这种事情……直到不久前才清楚的意识到了。
“有的哦,远坂。”
稍微,只是轻微的一下。
但确实感受到了它在胸中的鼓动。
卫宫士郎的理想是从切嗣那里继承而来的,但那对卫宫切嗣来说并非是全部。
卫宫切嗣的理想得以填充了卫宫士郎的空白,但那也不意味就是卫宫士郎的全部。
所以,只将其中的一半视为全部自然不可能得到真正的答案。
倘若,仍要继续前行的话……就不得不了解更为全面的部分。
“虽然我不知道该怎么形容,但是我清楚,确实有着可能使我快乐的事情存在着,所以我才会为之战斗。”

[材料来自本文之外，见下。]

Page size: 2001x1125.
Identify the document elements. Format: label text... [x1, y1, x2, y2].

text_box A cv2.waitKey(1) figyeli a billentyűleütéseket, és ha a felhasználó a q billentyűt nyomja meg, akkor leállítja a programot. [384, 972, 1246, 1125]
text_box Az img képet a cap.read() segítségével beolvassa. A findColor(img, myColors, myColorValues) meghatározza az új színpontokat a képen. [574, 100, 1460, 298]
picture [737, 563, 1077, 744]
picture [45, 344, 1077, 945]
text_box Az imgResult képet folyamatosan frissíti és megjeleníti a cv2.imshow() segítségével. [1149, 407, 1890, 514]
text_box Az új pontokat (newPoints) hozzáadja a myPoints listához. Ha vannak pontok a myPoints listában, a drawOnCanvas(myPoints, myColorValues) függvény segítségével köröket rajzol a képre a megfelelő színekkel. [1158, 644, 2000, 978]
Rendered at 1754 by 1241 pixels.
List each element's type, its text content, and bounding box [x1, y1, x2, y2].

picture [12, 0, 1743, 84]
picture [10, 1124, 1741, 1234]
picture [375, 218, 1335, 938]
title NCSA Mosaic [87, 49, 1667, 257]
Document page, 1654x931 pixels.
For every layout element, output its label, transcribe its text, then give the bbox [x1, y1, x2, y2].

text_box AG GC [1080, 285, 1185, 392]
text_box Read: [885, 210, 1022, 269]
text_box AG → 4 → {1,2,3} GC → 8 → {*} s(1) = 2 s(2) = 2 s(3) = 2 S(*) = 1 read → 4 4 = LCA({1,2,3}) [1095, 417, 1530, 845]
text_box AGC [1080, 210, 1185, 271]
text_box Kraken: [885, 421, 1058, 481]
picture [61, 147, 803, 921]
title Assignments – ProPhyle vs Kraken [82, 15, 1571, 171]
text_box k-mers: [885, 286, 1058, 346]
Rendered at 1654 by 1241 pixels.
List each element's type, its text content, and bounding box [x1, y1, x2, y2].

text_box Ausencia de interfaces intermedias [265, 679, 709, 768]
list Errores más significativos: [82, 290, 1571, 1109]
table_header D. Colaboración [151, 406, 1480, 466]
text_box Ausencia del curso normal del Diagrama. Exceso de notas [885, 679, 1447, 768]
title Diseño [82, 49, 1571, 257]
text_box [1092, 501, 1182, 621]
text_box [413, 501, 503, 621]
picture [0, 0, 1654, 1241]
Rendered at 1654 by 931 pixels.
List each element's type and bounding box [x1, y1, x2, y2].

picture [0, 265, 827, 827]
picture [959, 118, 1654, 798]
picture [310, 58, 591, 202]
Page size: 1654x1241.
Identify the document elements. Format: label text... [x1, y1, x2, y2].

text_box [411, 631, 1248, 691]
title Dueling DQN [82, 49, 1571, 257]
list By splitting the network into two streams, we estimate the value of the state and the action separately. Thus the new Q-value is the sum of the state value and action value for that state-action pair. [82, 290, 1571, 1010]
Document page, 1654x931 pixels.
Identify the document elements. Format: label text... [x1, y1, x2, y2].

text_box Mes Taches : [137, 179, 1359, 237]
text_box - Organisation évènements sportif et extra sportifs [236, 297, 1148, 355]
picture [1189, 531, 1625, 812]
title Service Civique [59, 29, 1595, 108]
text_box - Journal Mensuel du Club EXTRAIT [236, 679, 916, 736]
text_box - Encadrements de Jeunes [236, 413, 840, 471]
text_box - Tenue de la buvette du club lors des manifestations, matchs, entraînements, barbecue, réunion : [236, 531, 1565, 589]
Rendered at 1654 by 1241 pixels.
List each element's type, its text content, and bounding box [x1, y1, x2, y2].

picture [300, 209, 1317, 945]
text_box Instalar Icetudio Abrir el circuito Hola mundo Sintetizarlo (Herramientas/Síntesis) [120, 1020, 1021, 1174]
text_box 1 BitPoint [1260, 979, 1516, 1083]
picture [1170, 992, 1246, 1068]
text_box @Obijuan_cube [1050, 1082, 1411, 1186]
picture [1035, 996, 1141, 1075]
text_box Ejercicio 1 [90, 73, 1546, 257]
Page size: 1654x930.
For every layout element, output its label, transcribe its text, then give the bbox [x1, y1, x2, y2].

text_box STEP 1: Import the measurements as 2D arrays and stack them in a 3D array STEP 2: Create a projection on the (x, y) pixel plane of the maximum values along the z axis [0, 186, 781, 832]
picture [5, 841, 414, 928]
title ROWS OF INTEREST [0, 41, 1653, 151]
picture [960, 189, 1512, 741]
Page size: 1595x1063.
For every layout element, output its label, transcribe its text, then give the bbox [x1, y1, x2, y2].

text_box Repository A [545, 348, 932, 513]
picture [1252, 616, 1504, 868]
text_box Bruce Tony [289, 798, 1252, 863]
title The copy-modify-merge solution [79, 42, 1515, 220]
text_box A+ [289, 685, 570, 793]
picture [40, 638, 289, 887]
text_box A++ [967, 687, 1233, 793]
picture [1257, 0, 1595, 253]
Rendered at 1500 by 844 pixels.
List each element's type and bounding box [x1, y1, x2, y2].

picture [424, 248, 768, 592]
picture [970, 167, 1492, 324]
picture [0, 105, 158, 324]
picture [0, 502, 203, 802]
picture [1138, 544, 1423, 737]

卫宫切嗣所舍弃(切断)的部分,一定能给予更为全面的答案吧。
轻抚着胸口共鸣的部分,我确信的说到。
“…………什么嘛。”
用着像是有些出乎意料的表情凝视了半天,最终从远坂的口中吐出了三个字。
“本来以为是一模一样的,没想到还是有那么些不同之处的嘛……”
像是释怀了一般,远坂缓缓地说到。
“什、什么啊,远坂,你这说的我一头雾水喔。”
“啊啊,今天就到这儿吧,回去以后给我好好准备一下。今晚……很可能是事关胜负的一夜哦。”
然而,气氛也只是松缓了片刻罢了。
战况,已到了不可收拾的地步。
从她的眼神中,我觉悟了这一点。